Shot in the most remote school in the world, this modest Bhutanese gem keeps its story simple and life-affirming.
Dir. Pawo Choyning Dorji
2019 | Bhutan | Drama | 110 mins | 2.35:1 | Bhutanese
Not rated (likely to be PG)
Cast: Sherab Dorji, Tshering Dorji, Kelden Lhamo Gurung, Ugyen Norbu Lhendup, Pem Zam
Plot: A young teacher in modern Bhutan shirks his duties while planning to go to Australia to become a singer. As a reprimand, his superiors send him to the most remote school in the world, a glacial Himalayan village called Lunana, to complete his service.
Awards: Official Selection (Busan)
International Sales: Films Boutique
Subject Matter: Family/Light
Narrative Style: Straightforward
Audience Type: Slightly Arthouse
It’s not everyday you get to see a film from Bhutan. Directed by Pawo Choyning Dorji in his first feature film, Lunana: A Yak in the Classroom is one of those small ‘world cinema’ type discoveries that keeps me going as a programmer.

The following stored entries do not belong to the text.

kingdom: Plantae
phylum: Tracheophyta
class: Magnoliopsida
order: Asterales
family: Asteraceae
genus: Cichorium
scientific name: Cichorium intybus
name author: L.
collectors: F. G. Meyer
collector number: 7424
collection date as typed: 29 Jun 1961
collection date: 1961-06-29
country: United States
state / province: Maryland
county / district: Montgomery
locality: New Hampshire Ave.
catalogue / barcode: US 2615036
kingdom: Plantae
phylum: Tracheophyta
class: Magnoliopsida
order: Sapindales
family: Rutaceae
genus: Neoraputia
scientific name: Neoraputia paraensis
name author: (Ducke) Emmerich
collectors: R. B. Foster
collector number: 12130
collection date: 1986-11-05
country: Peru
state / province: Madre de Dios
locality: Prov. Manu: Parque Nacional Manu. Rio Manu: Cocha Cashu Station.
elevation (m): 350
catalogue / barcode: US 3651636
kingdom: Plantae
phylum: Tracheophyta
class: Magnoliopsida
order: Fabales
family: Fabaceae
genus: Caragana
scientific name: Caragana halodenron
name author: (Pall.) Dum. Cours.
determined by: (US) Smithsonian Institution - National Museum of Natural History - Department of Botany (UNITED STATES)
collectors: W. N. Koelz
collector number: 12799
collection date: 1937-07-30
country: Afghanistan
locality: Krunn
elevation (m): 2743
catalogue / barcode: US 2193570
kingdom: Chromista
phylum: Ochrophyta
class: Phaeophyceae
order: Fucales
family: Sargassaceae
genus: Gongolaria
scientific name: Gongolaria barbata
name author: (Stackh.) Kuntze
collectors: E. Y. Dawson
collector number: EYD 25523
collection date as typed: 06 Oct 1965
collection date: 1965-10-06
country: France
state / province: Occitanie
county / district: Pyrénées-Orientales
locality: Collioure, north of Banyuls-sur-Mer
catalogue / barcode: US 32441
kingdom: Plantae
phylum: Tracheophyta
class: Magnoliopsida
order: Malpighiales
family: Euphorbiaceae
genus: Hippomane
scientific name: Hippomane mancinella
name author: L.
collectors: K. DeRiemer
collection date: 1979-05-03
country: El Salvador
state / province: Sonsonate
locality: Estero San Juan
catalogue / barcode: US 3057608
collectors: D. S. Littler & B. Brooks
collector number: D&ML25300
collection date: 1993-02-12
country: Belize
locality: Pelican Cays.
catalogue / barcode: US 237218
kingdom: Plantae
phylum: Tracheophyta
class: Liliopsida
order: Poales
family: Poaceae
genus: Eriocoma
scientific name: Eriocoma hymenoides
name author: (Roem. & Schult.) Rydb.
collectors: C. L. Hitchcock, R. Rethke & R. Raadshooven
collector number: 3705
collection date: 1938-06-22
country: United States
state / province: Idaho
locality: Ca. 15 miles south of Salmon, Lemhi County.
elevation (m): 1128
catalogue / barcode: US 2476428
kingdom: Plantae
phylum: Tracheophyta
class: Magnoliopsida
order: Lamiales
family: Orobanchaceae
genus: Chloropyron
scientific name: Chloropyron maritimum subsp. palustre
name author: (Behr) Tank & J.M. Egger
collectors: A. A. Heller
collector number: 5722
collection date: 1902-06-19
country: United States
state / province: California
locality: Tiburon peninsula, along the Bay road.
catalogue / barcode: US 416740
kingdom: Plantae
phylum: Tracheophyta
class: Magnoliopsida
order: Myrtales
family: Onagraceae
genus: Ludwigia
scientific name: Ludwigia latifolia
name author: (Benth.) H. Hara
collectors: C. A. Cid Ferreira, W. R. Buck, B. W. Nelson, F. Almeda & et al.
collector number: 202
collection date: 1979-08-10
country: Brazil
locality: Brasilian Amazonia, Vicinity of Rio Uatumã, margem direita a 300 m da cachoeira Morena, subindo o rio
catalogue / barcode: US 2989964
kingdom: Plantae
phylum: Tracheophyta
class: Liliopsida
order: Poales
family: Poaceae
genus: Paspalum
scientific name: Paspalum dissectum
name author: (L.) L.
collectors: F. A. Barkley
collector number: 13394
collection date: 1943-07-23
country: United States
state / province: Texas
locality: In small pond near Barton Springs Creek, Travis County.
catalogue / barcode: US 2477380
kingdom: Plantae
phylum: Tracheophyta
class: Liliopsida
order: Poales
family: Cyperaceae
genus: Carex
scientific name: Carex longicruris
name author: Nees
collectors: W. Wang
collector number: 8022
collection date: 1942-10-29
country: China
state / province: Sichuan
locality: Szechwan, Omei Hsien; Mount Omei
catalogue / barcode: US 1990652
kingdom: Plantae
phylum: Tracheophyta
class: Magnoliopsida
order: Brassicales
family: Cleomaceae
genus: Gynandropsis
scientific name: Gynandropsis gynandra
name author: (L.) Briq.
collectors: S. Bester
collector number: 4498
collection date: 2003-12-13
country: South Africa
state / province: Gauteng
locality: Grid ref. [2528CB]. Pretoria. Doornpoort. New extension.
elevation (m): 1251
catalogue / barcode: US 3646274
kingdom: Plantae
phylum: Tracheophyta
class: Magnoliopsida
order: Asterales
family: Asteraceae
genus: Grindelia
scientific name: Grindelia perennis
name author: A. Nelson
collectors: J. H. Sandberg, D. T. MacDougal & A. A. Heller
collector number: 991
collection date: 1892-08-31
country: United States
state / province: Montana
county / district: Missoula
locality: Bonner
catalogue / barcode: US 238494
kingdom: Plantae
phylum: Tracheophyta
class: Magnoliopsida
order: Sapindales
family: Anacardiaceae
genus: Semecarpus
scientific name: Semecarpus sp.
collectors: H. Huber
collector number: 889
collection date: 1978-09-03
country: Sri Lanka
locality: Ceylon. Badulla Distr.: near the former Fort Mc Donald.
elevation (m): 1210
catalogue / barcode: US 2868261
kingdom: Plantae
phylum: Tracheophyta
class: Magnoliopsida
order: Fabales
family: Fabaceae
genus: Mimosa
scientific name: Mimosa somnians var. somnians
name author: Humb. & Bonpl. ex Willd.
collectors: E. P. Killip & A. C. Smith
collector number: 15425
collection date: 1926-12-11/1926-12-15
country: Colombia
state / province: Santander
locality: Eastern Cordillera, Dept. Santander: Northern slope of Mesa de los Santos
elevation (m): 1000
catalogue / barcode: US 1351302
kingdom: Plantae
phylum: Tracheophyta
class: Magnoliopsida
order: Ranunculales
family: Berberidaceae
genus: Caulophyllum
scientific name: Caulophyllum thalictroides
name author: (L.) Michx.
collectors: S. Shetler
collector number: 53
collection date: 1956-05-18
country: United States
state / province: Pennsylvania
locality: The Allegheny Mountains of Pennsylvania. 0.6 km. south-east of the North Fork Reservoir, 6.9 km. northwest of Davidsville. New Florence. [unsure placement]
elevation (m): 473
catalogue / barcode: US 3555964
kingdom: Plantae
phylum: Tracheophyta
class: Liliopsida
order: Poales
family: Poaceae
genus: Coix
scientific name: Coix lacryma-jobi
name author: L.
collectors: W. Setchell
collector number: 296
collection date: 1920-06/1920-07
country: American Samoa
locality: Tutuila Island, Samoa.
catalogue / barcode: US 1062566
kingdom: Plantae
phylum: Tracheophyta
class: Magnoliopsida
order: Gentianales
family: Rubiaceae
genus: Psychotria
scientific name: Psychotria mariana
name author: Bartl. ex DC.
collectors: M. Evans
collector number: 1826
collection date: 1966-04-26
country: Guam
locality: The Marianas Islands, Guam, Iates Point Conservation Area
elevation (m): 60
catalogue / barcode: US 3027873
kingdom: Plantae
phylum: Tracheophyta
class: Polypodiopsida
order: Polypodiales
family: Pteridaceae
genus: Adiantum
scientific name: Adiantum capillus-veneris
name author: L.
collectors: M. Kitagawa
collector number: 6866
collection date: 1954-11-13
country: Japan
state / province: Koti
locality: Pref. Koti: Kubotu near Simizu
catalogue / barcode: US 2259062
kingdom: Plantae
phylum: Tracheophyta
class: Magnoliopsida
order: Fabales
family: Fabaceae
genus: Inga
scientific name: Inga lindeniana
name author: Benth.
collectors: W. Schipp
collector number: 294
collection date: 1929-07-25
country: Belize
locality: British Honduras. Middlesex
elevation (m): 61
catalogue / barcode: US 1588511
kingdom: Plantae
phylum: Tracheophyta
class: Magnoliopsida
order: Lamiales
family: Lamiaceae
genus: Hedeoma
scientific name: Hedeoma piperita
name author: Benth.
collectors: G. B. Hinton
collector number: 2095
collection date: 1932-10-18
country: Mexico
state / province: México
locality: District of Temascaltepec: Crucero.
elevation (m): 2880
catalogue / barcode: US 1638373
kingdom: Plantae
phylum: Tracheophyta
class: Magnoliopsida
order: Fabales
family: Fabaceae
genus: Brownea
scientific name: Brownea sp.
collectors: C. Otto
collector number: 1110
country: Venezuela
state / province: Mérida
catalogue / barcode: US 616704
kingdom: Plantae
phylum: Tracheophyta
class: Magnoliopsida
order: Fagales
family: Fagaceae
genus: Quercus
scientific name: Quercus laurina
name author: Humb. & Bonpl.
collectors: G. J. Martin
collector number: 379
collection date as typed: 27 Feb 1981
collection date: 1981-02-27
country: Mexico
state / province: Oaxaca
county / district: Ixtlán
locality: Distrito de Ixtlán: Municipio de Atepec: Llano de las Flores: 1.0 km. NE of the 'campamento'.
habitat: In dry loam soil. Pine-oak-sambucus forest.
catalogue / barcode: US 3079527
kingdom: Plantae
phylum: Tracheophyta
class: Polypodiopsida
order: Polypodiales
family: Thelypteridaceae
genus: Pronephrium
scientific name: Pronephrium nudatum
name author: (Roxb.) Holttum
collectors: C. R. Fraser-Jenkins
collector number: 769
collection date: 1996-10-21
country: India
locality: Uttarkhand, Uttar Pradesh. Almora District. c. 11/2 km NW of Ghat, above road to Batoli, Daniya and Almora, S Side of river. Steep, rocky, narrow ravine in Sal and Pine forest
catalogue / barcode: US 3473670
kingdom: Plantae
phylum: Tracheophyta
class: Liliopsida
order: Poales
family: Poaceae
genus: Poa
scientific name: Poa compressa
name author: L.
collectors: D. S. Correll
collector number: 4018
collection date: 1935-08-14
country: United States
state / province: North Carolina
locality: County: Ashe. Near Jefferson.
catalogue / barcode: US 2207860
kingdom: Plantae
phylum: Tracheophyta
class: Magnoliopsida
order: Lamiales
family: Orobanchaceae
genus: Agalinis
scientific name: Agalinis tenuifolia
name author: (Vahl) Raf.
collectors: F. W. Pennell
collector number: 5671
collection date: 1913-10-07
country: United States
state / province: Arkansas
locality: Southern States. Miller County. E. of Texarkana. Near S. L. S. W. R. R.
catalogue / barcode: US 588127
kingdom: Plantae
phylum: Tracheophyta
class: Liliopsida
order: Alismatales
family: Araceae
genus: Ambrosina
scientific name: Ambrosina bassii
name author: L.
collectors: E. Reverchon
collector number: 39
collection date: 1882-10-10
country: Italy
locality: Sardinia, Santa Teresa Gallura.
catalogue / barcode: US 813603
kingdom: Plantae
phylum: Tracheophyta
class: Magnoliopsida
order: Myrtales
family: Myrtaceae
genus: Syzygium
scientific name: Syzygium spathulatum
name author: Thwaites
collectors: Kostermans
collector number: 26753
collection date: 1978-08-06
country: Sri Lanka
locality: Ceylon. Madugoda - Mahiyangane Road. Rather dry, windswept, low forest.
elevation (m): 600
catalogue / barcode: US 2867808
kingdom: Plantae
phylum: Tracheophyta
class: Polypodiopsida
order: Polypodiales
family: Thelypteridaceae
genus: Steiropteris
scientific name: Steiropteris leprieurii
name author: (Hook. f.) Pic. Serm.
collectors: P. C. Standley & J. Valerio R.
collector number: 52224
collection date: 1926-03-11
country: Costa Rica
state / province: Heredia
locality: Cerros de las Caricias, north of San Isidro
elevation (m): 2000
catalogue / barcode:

It’s a modest gem by Dorji, who recently produced Hema Hema: Sing Me a Song While I Wait (2016) by Bhutan’s representative filmmaker Khyentse Norbu.
Lunana takes us to the remote highlands where there is no direct access except to trek up the terrain for days on end. Up there where yaks graze the mountains lies a tiny village with a handful of people.
Ugyen, a severely unmotivated city teacher with dreams of migrating to Australia to become a singer, is sent there to teach to fulfil his final year as a government-contracted civil servant.
It is a simple story told with simplicity and great beauty. While shots of the extraordinary Bhutanese landscape are to die for, it is the lives of these yak-herders and cordyceps-pickers that we find resonance with, particularly their children, who are so motivated to learn that even the barest of classrooms can’t temper their spirit. One of them, Pem Zam, who plays herself, is remarkable.
Due to the remoteness and lack of facilities, the film was shot on solar-charged batteries.
Lunana is life-affirming and fulfils one of the most essential aims of cinema—which is to open up windows for us to see different parts of the world. As an educator myself, this film struck me emotionally.
It reminded me that there are places where teachers are highly-respected, where children desperately want to learn, where parents have hopes that the next generation will not be like them.
This will be an eye-opener for educators in Singapore, where we drown ourselves in pedagogy, theory and assessment, sometimes at the expense of the very people whom we are trying to teach.
Bhutan continues to be famous for being the happiest nation in the world, so if we are to talk about the ‘joy of learning’ in Singapore, there’s no better way but to learn from the masters themselves.
Lunana is a highly-accessible work, a docu-drama if you will, and certainly an excursion that will prove illuminating for everyone, especially teachers in need of some kind of elixir.